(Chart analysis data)

[Start of section]

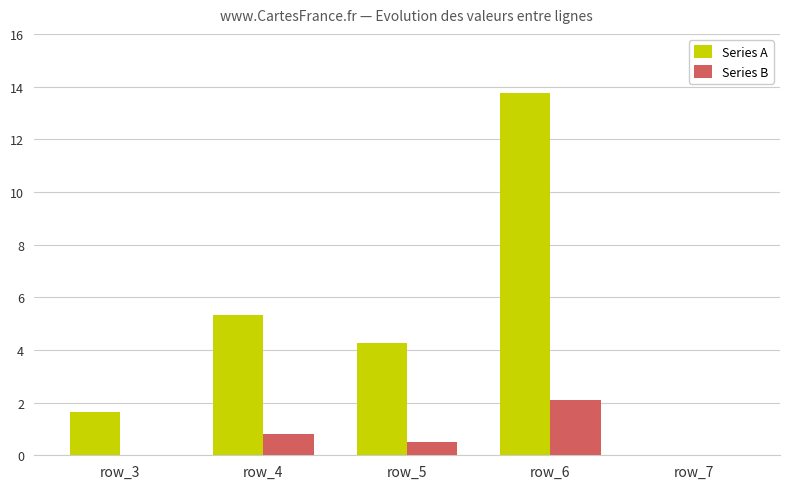

Which series has the widest spread of values?

Series A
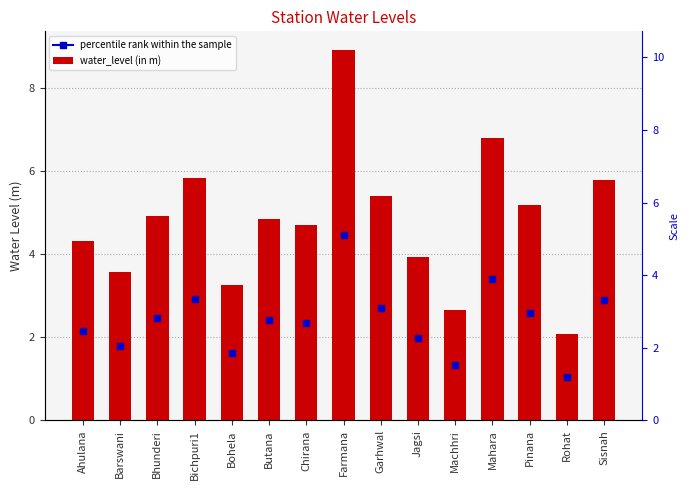

List the labels in order of value, largest first.

Farmana, Mahara, Bichpuri1, Sisnah, Garhwal, Pinana, Bhunderi, Butana, Chirana, Ahulana, Jagsi, Barswani, Bohela, Machhri, Rohat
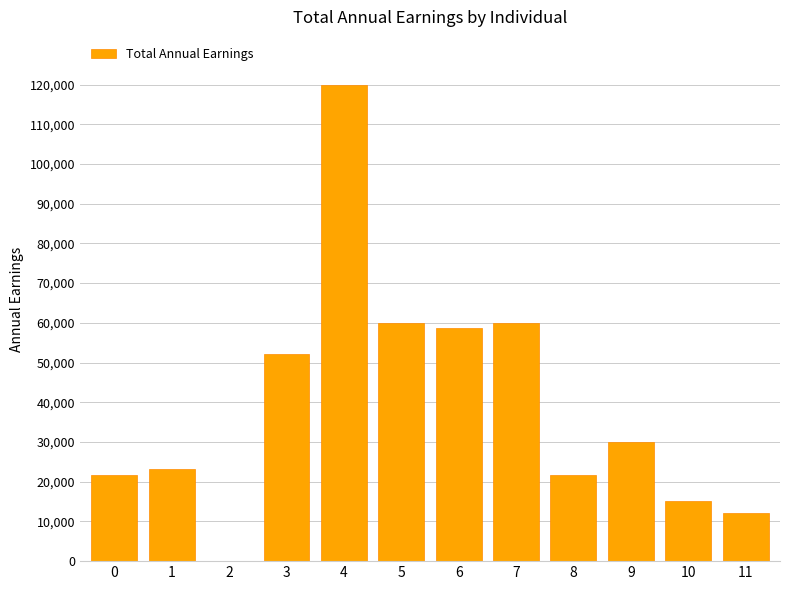

Reading right to left, list all the values displayed in this chart.

11=12000	10=15120	9=30000	8=21600	7=60000	6=58800	5=60000	4=120000	3=52200	2=0	1=23200	0=21600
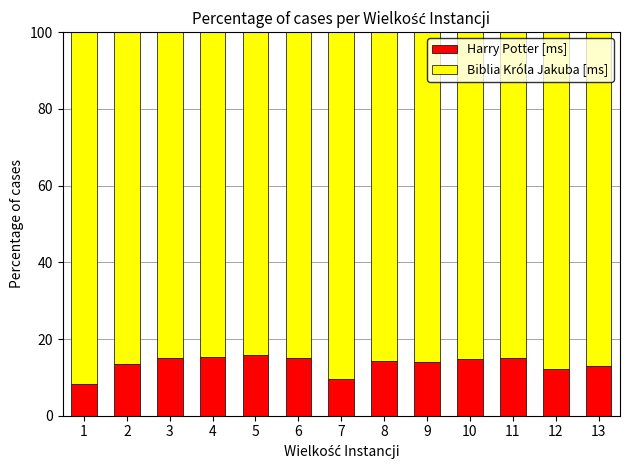

The value of Harry Potter [ms] at 12 is 18.7. True or false?

False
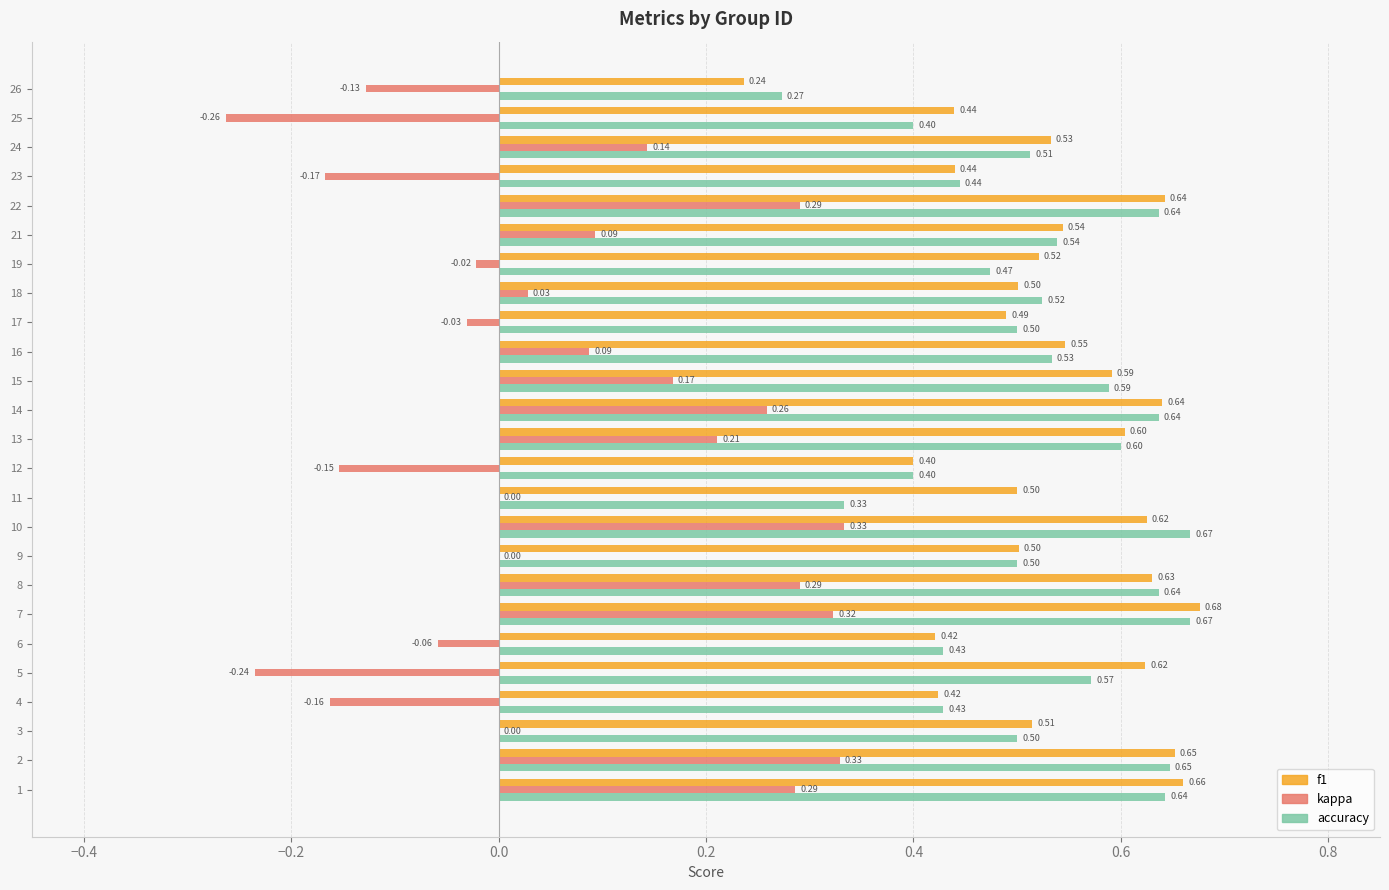

Which series changed the most between 5 and 16?

kappa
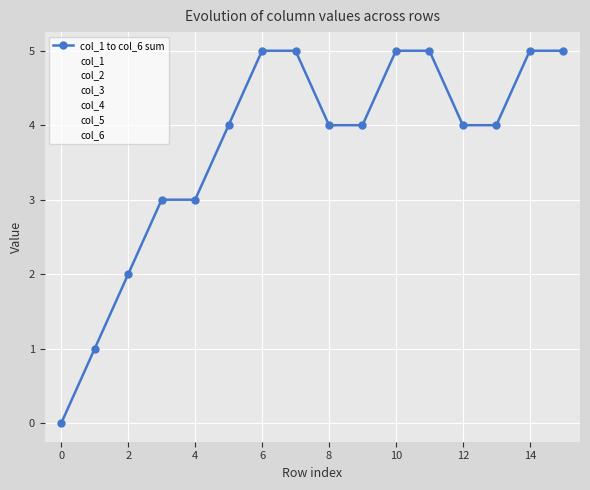

At which category is the sum across all series the highest?

6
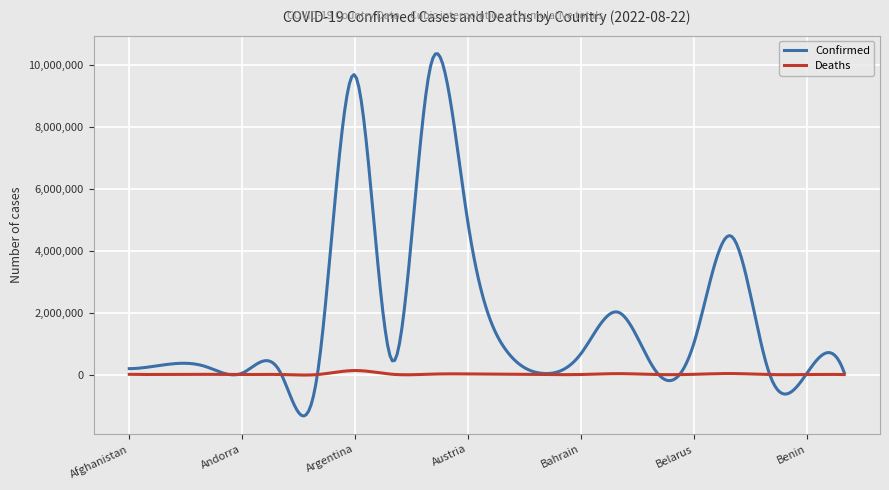

List the series in order of their overall mean, lowest first.

Deaths, Confirmed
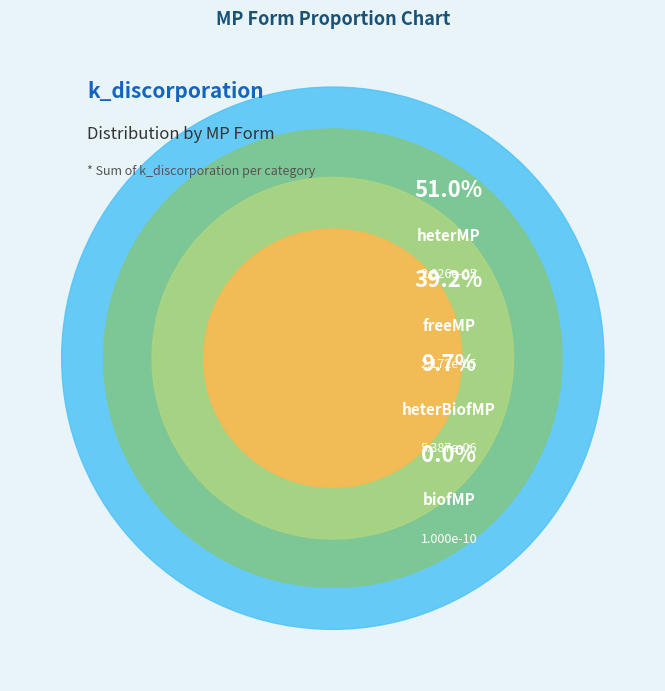

Which category has the biggest portion of the pie?

heterMP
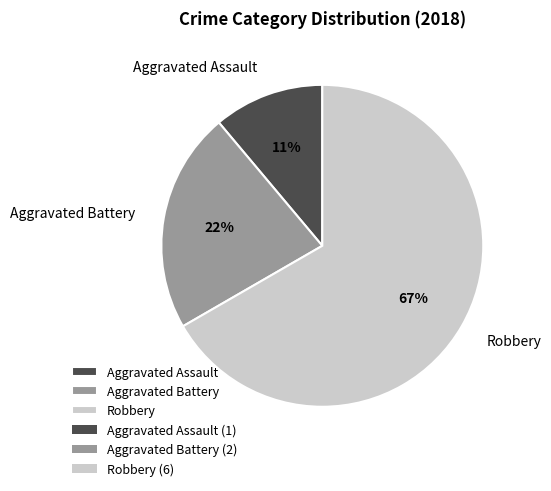

Do Aggravated Assault and Robbery together represent more than half of the pie?

Yes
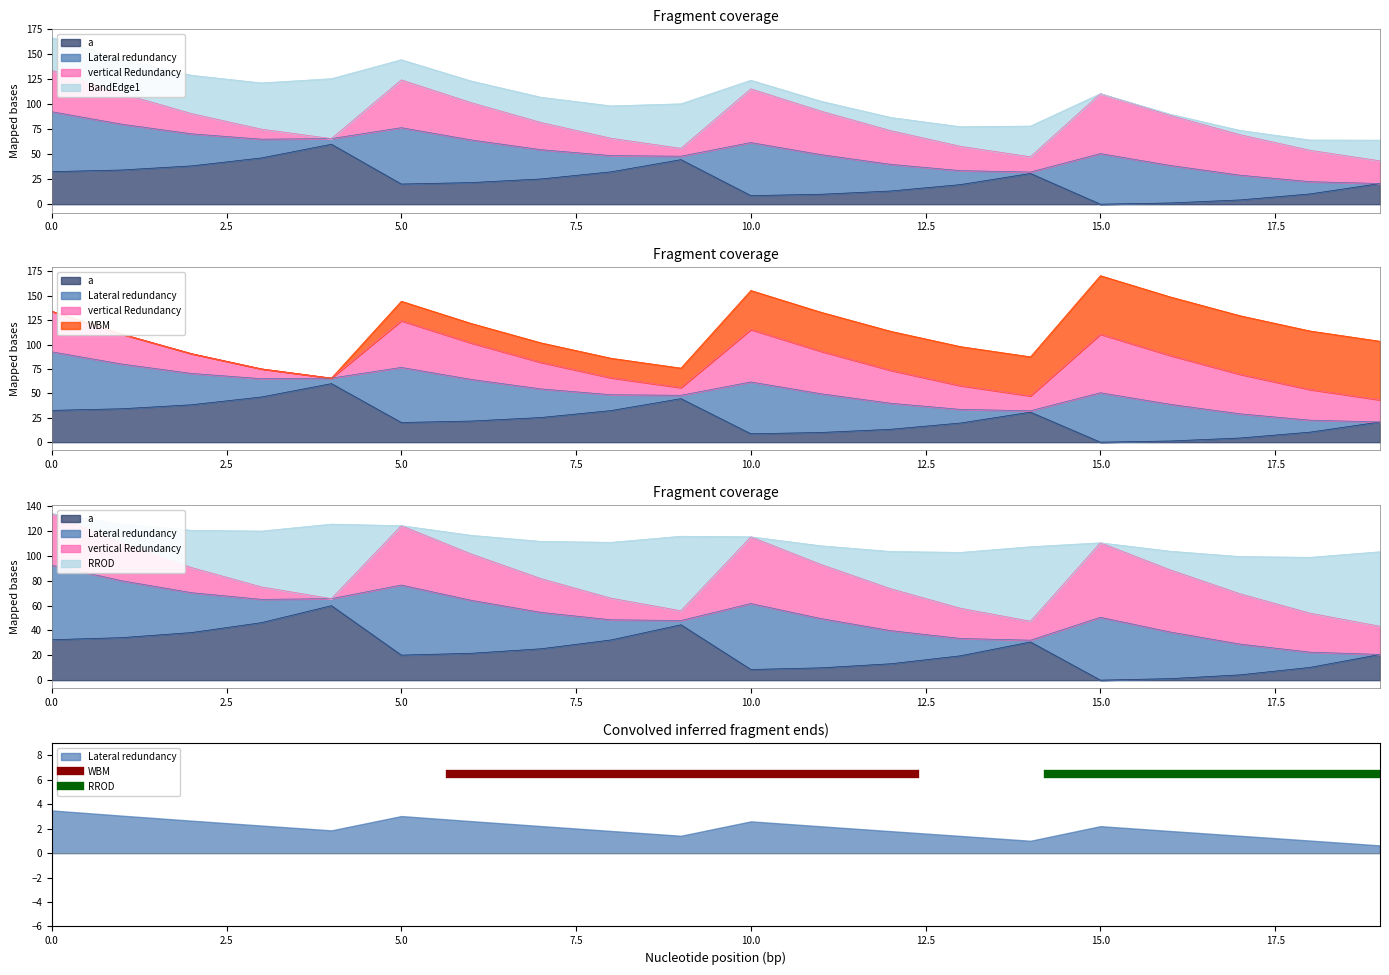

What is the difference between the BandEdge1 values at 17 and 2?

34.1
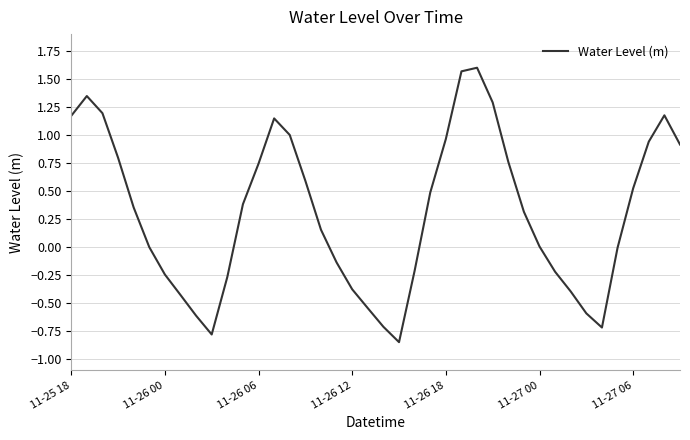

What is the sum of all values?

12.3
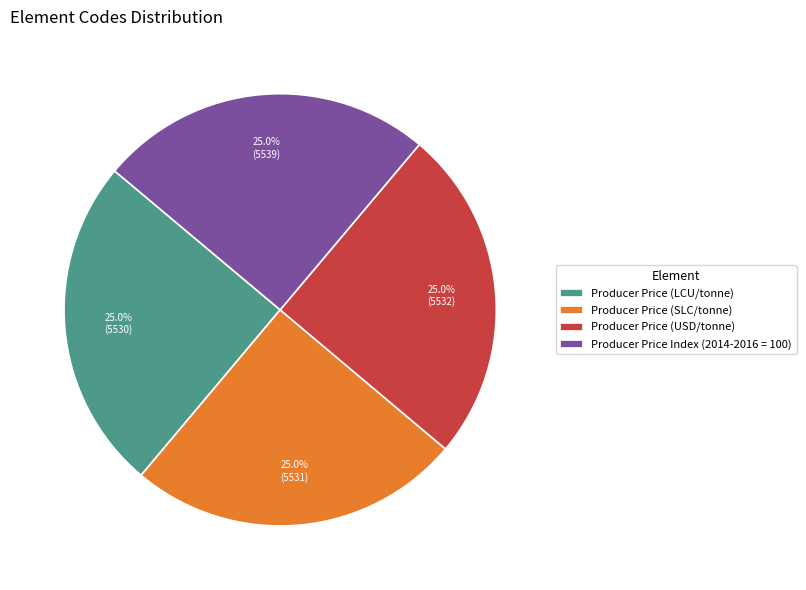

The Producer Price Index (2014-2016 = 100) slice represents 15% of the pie. True or false?

False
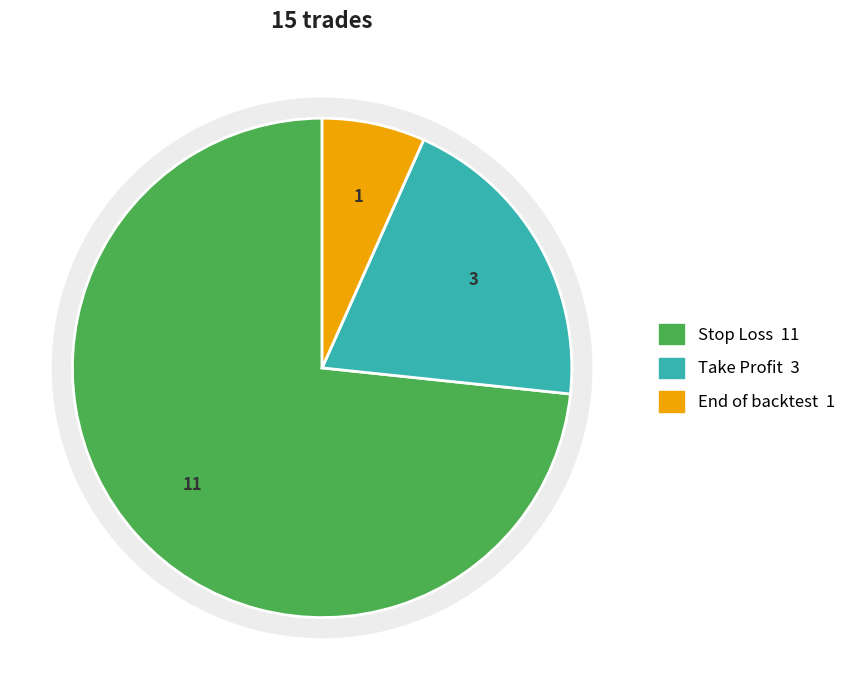

Approximately how many times larger is the value at Take Profit compared to End of backtest?

3.0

[End of section]

Task details
Arrange every line of the rows above as a Markdown table with the columns "No." and "Line", numbering the lines in order. Leave out blank lines and the pictures.

Reply
| No. | Line |
|---|---|
| 1 | Which series has the widest spread of values? |
| 2 | Series A |
| 3 | List the labels in order of value, largest first. |
| 4 | Farmana, Mahara, Bichpuri1, Sisnah, Garhwal, Pinana, Bhunderi, Butana, Chirana, Ahulana, Jagsi, Barswani, Bohela, Machhri, Rohat |
| 5 | Reading right to left, list all the values displayed in this chart. |
| 6 | 11=12000	10=15120	9=30000	8=21600	7=60000	6=58800	5=60000	4=120000	3=52200	2=0	1=23200	0=21600 |
| 7 | The value of Harry Potter [ms] at 12 is 18.7. True or false? |
| 8 | False |
| 9 | Which series changed the most between 5 and 16? |
| 10 | kappa |
| 11 | At which category is the sum across all series the highest? |
| 12 | 6 |
| 13 | List the series in order of their overall mean, lowest first. |
| 14 | Deaths, Confirmed |
| 15 | Which category has the biggest portion of the pie? |
| 16 | heterMP |
| 17 | Do Aggravated Assault and Robbery together represent more than half of the pie? |
| 18 | Yes |
| 19 | What is the difference between the BandEdge1 values at 17 and 2? |
| 20 | 34.1 |
| 21 | What is the sum of all values? |
| 22 | 12.3 |
| 23 | The Producer Price Index (2014-2016 = 100) slice represents 15% of the pie. True or false? |
| 24 | False |
| 25 | Approximately how many times larger is the value at Take Profit compared to End of backtest? |
| 26 | 3.0 |